EXERCISE INPUTS section start
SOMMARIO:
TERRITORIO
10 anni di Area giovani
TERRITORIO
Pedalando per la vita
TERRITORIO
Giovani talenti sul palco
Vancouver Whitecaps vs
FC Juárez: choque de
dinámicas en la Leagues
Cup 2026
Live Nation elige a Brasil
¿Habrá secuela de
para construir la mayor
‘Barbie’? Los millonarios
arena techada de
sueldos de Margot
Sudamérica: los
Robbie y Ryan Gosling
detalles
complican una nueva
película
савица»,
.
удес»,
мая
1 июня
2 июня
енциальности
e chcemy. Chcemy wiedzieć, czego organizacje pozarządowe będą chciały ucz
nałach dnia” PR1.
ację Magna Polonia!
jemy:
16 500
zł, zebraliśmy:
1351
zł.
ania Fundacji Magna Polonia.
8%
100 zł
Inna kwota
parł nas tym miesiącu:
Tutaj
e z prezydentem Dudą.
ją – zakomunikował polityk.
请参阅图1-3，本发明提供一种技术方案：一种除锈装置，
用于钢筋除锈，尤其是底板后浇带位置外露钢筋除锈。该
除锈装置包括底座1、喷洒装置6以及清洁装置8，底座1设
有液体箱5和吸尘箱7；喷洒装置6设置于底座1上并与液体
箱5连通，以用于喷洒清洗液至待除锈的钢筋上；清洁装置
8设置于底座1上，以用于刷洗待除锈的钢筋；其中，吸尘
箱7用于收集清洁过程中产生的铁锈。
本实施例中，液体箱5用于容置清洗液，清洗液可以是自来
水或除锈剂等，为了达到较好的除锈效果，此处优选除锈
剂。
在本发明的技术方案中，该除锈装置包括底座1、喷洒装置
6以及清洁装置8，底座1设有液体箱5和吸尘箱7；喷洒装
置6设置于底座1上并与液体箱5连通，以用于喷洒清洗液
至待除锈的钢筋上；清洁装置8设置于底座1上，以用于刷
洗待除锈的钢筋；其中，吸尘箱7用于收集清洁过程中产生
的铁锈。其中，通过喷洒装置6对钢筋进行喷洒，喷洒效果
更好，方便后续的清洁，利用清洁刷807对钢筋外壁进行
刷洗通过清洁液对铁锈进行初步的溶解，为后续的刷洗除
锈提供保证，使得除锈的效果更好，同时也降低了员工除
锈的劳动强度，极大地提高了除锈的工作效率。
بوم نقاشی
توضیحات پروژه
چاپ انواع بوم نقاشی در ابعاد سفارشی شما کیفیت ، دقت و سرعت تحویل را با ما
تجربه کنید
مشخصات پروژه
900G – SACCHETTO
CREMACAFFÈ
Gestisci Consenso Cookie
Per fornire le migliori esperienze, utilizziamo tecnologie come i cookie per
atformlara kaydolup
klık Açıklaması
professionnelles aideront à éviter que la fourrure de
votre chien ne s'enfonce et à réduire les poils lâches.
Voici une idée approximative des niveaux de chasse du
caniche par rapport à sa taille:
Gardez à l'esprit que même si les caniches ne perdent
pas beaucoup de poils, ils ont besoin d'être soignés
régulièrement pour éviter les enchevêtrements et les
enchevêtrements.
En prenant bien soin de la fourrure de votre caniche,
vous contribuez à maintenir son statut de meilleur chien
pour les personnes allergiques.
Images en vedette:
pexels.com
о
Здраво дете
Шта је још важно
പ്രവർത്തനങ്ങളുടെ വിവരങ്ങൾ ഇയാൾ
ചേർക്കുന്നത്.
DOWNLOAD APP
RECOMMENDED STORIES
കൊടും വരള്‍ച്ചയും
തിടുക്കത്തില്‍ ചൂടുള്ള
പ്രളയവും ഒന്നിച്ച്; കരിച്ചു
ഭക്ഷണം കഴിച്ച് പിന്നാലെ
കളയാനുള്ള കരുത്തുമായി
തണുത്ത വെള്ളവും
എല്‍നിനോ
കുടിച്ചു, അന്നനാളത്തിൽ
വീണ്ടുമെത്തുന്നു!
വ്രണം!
EXERCISE INPUTS section end
* [TASK TO CARRY OUT]:
Please edit the records above so that "TERRITORIO" becomes "TERRITORY" wherever it occurs, and reproduce every other line of the records unchanged.

* [TASK RESULT]:
SOMMARIO:
TERRITORY
10 anni di Area giovani
TERRITORY
Pedalando per la vita
TERRITORY
Giovani talenti sul palco
Vancouver Whitecaps vs
FC Juárez: choque de
dinámicas en la Leagues
Cup 2026
Live Nation elige a Brasil
¿Habrá secuela de
para construir la mayor
‘Barbie’? Los millonarios
arena techada de
sueldos de Margot
Sudamérica: los
Robbie y Ryan Gosling
detalles
complican una nueva
película
савица»,
.
удес»,
мая
1 июня
2 июня
енциальности
e chcemy. Chcemy wiedzieć, czego organizacje pozarządowe będą chciały ucz
nałach dnia” PR1.
ację Magna Polonia!
jemy:
16 500
zł, zebraliśmy:
1351
zł.
ania Fundacji Magna Polonia.
8%
100 zł
Inna kwota
parł nas tym miesiącu:
Tutaj
e z prezydentem Dudą.
ją – zakomunikował polityk.
请参阅图1-3，本发明提供一种技术方案：一种除锈装置，
用于钢筋除锈，尤其是底板后浇带位置外露钢筋除锈。该
除锈装置包括底座1、喷洒装置6以及清洁装置8，底座1设
有液体箱5和吸尘箱7；喷洒装置6设置于底座1上并与液体
箱5连通，以用于喷洒清洗液至待除锈的钢筋上；清洁装置
8设置于底座1上，以用于刷洗待除锈的钢筋；其中，吸尘
箱7用于收集清洁过程中产生的铁锈。
本实施例中，液体箱5用于容置清洗液，清洗液可以是自来
水或除锈剂等，为了达到较好的除锈效果，此处优选除锈
剂。
在本发明的技术方案中，该除锈装置包括底座1、喷洒装置
6以及清洁装置8，底座1设有液体箱5和吸尘箱7；喷洒装
置6设置于底座1上并与液体箱5连通，以用于喷洒清洗液
至待除锈的钢筋上；清洁装置8设置于底座1上，以用于刷
洗待除锈的钢筋；其中，吸尘箱7用于收集清洁过程中产生
的铁锈。其中，通过喷洒装置6对钢筋进行喷洒，喷洒效果
更好，方便后续的清洁，利用清洁刷807对钢筋外壁进行
刷洗通过清洁液对铁锈进行初步的溶解，为后续的刷洗除
锈提供保证，使得除锈的效果更好，同时也降低了员工除
锈的劳动强度，极大地提高了除锈的工作效率。
بوم نقاشی
توضیحات پروژه
چاپ انواع بوم نقاشی در ابعاد سفارشی شما کیفیت ، دقت و سرعت تحویل را با ما
تجربه کنید
مشخصات پروژه
900G – SACCHETTO
CREMACAFFÈ
Gestisci Consenso Cookie
Per fornire le migliori esperienze, utilizziamo tecnologie come i cookie per
atformlara kaydolup
klık Açıklaması
professionnelles aideront à éviter que la fourrure de
votre chien ne s'enfonce et à réduire les poils lâches.
Voici une idée approximative des niveaux de chasse du
caniche par rapport à sa taille:
Gardez à l'esprit que même si les caniches ne perdent
pas beaucoup de poils, ils ont besoin d'être soignés
régulièrement pour éviter les enchevêtrements et les
enchevêtrements.
En prenant bien soin de la fourrure de votre caniche,
vous contribuez à maintenir son statut de meilleur chien
pour les personnes allergiques.
Images en vedette:
pexels.com
о
Здраво дете
Шта је још важно
പ്രവർത്തനങ്ങളുടെ വിവരങ്ങൾ ഇയാൾ
ചേർക്കുന്നത്.
DOWNLOAD APP
RECOMMENDED STORIES
കൊടും വരള്‍ച്ചയും
തിടുക്കത്തില്‍ ചൂടുള്ള
പ്രളയവും ഒന്നിച്ച്; കരിച്ചു
ഭക്ഷണം കഴിച്ച് പിന്നാലെ
കളയാനുള്ള കരുത്തുമായി
തണുത്ത വെള്ളവും
എല്‍നിനോ
കുടിച്ചു, അന്നനാളത്തിൽ
വീണ്ടുമെത്തുന്നു!
വ്രണം!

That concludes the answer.